The killing of Crazy Horse was imagined and illustrated by Oglala artist Amos Bad Heart Bull (1869–1913). Courtesy University of Cincinnati Archives and Rare Books Library


Late in the evening, about 11:00 p.m., “Big Bat” Pourier relieved Bordeaux as interpreter so Bordeaux could get some rest. Crazy Horse’s face had become very pale, and his body was growing cold. The war chief, as if speaking from a dream, began a sort of chant: “Father, I want to see you.” He repeated this several times. It was the last that Crazy Horse’s voice was heard in this world. He died at approximately 11:40 p.m. Touch the Clouds pulled Crazy Horse’s blanket over his face and pointed to his body. “There lies his lodge,” he said. The Miniconjou then motioned toward the heavens and said, “The chief has gone above.”

Crazy Horse, Tasunke Witko, was with the Thunder Beings.

“Crazy Horse’s Final Vision: The prophetic Lakota leader’s final days still haunt us today” by Mark Lee Gardner is excerpted from Chapter 12, “Father, I Want to See You,” of his latest book The Earth Is All That Lasts (Mariner/HarperCollins). Gardner is the award-winning author of nine books. A review of Gardner’s dual biography can be read in this issue’s Western Books article.


Lieutenant William Philo Clark and Little Hawk, uncle of Crazy Horse, were photographed in 1877. Clark, head of the Indian scouts at Camp Robinson, failed in his efforts to manipulate or “work” Crazy Horse, and later commented that the chief ’s death “will save trouble.” National Anthropological Archives


Ellen “Nellie” Larabee proposed to Crazy Horse in the summer of 1877 and subsequently shared his lodge with Black Shawl, the chief ’s first wife. The multilingual Nellie kept Crazy Horse informed of the news and gossip circulating through the villages and at Camp Robinson.
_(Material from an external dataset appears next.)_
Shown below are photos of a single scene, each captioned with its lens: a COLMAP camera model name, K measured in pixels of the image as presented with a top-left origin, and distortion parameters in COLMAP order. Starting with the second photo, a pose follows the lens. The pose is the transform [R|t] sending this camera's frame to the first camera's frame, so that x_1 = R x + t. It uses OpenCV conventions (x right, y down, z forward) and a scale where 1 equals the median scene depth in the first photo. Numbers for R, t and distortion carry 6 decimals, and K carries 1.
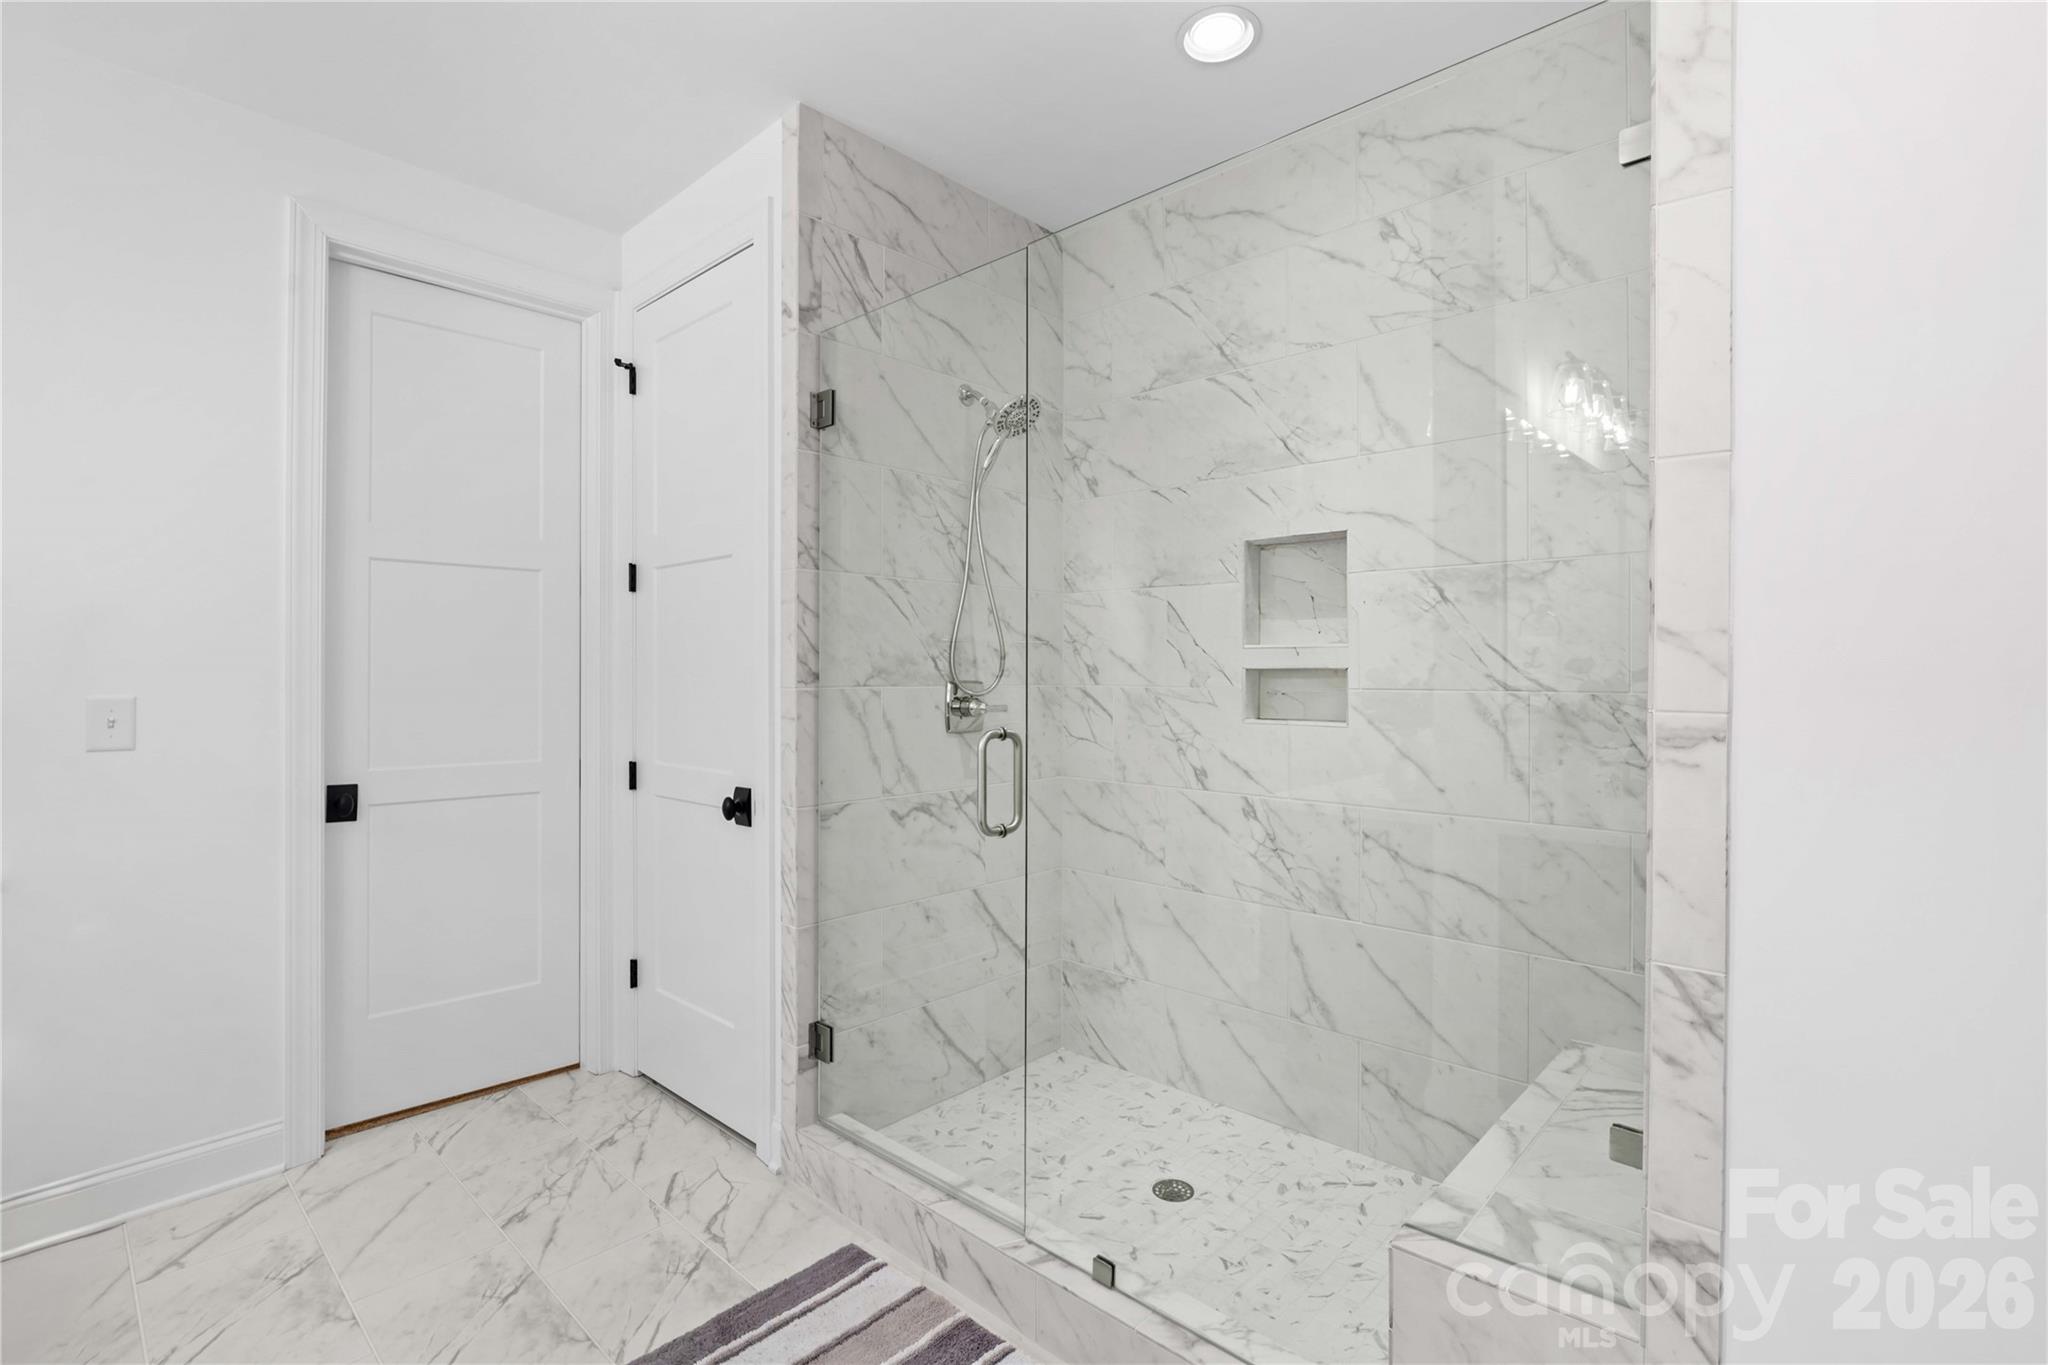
lens RADIAL K [[929.6, 0, 1021.6], [0, 929.6, 673.3], [0, 0, 1]] dist [-0.018490, 0.006788]
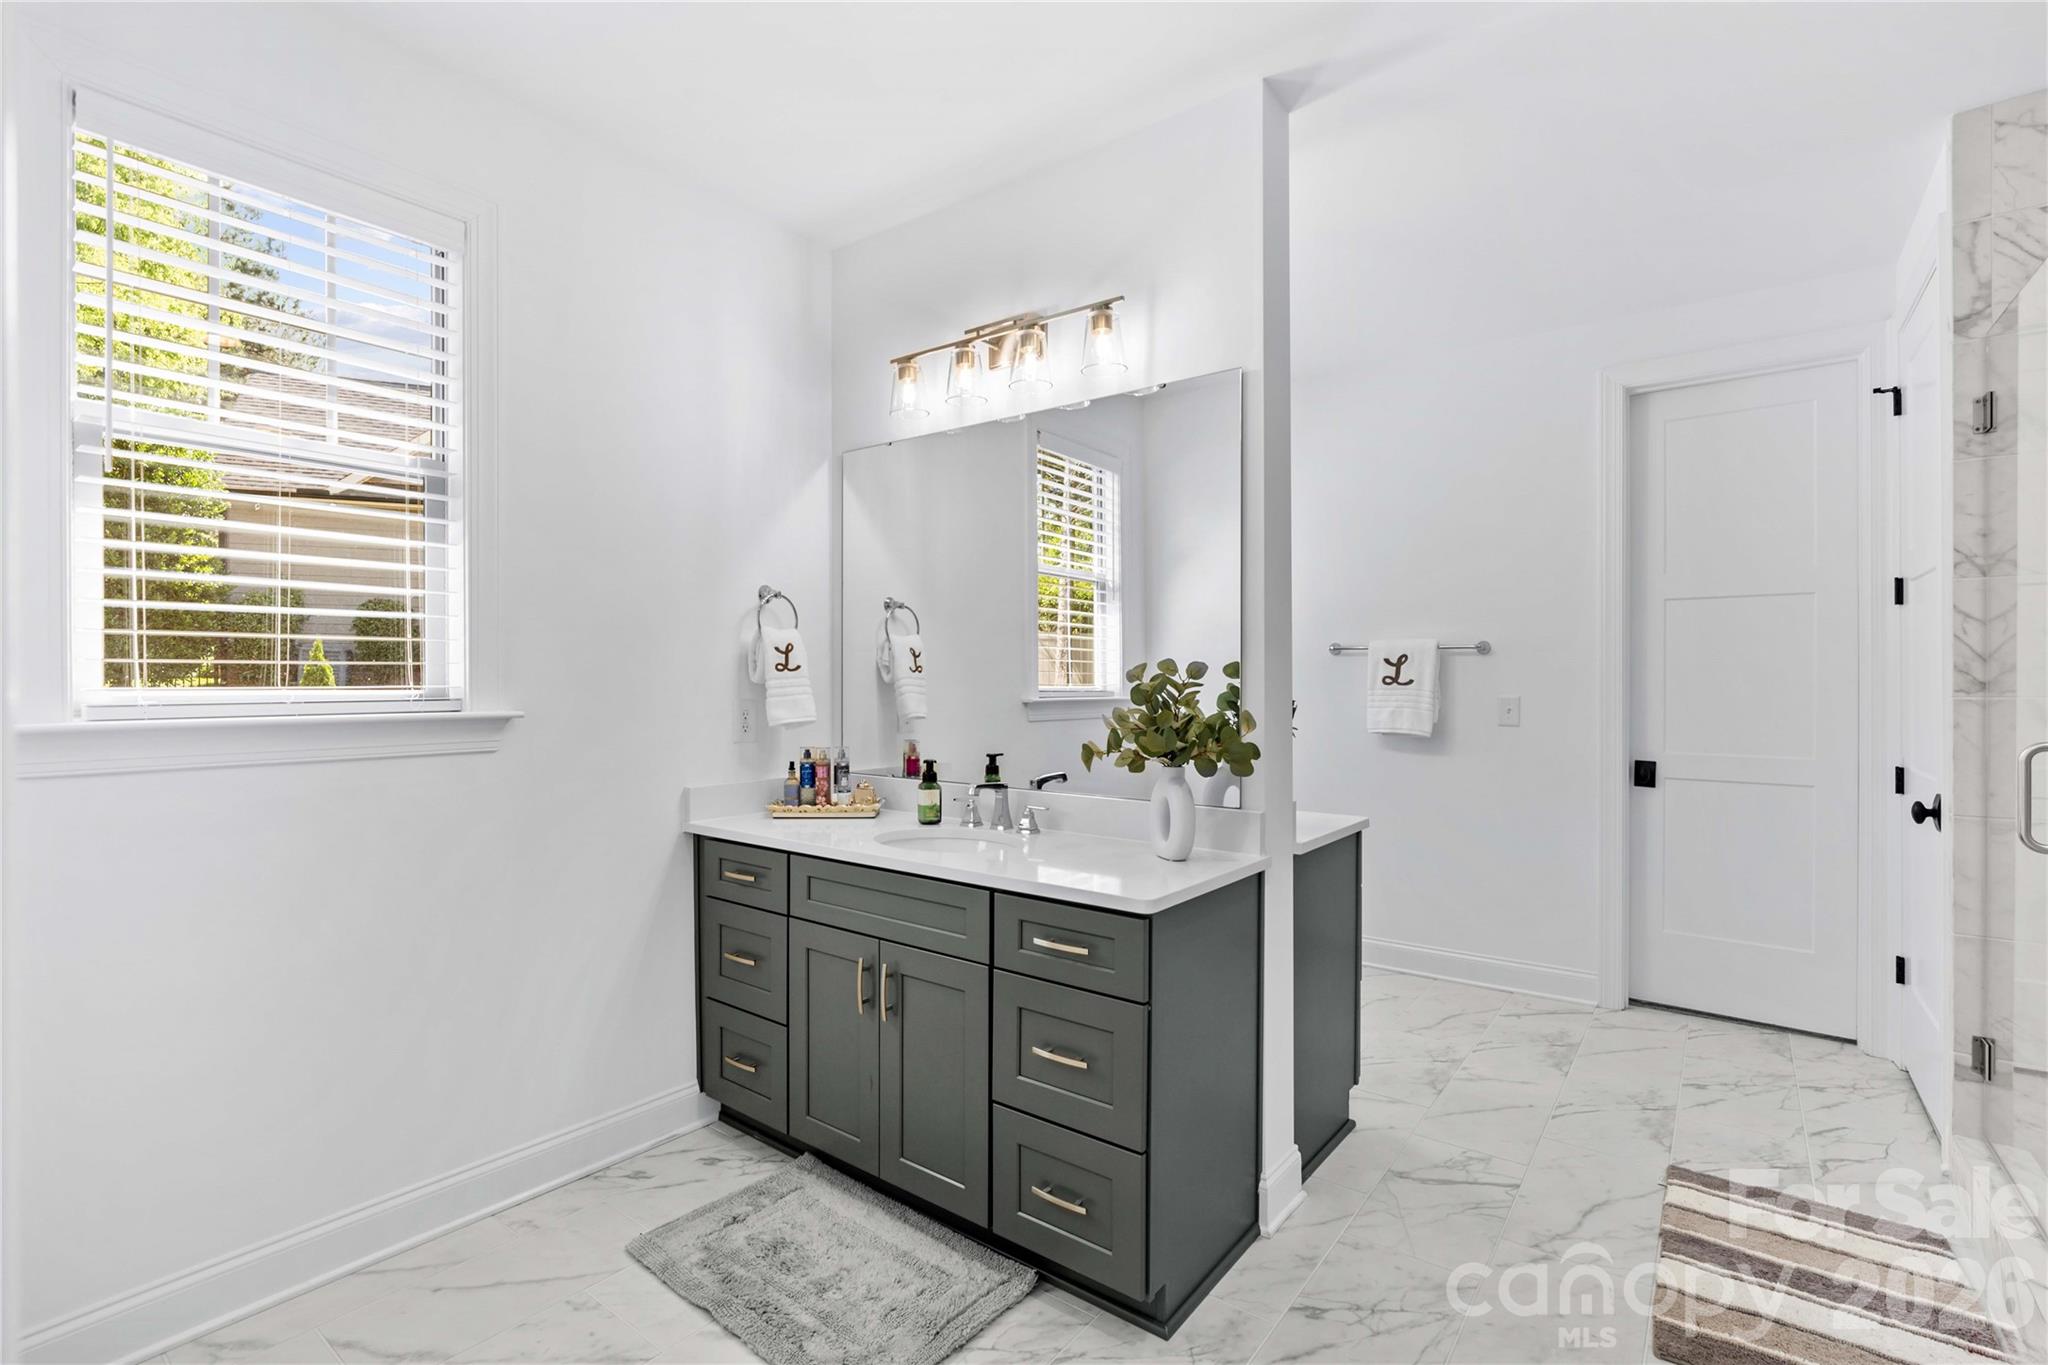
lens RADIAL K [[944.2, 0, 1024.0], [0, 944.2, 682.5], [0, 0, 1]] dist [0.001929, 0.000098]
pose [[0.102568, -0.002281, -0.994723, 0.671797], [0.002673, 0.999994, -0.002018, -0.000541], [0.994722, -0.002452, 0.102574, -0.113096]]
Courtesy Mark Lee Gardner


This drawing is believed to depict the August 5, 1873, “Battle” of Massacre Canyon, in which Crazy Horse was a participant. The drawing is one of ten contained in a small ledger book that Crazy Horse presented to a journalist in May 1877. Crazy Horse said the drawings represented the life of a famous warrior, but he wouldn’t say whether or not that warrior was himself. Courtesy Denver Art Museum


Pictured is the reconstructed Camp Robinson guardhouse. Crazy Horse was bayonetted just outside the guardhouse door.
Photograph by Mark Lee Gardner


General George Crook, commander of the Department of the Platte, arrived at Camp Robinson on September 2, 1877. He planned to council with Crazy Horse until he heard a rumor the Oglala leader planned to kill him, a lie spread by Red Cloud’s cousin, Woman Dress.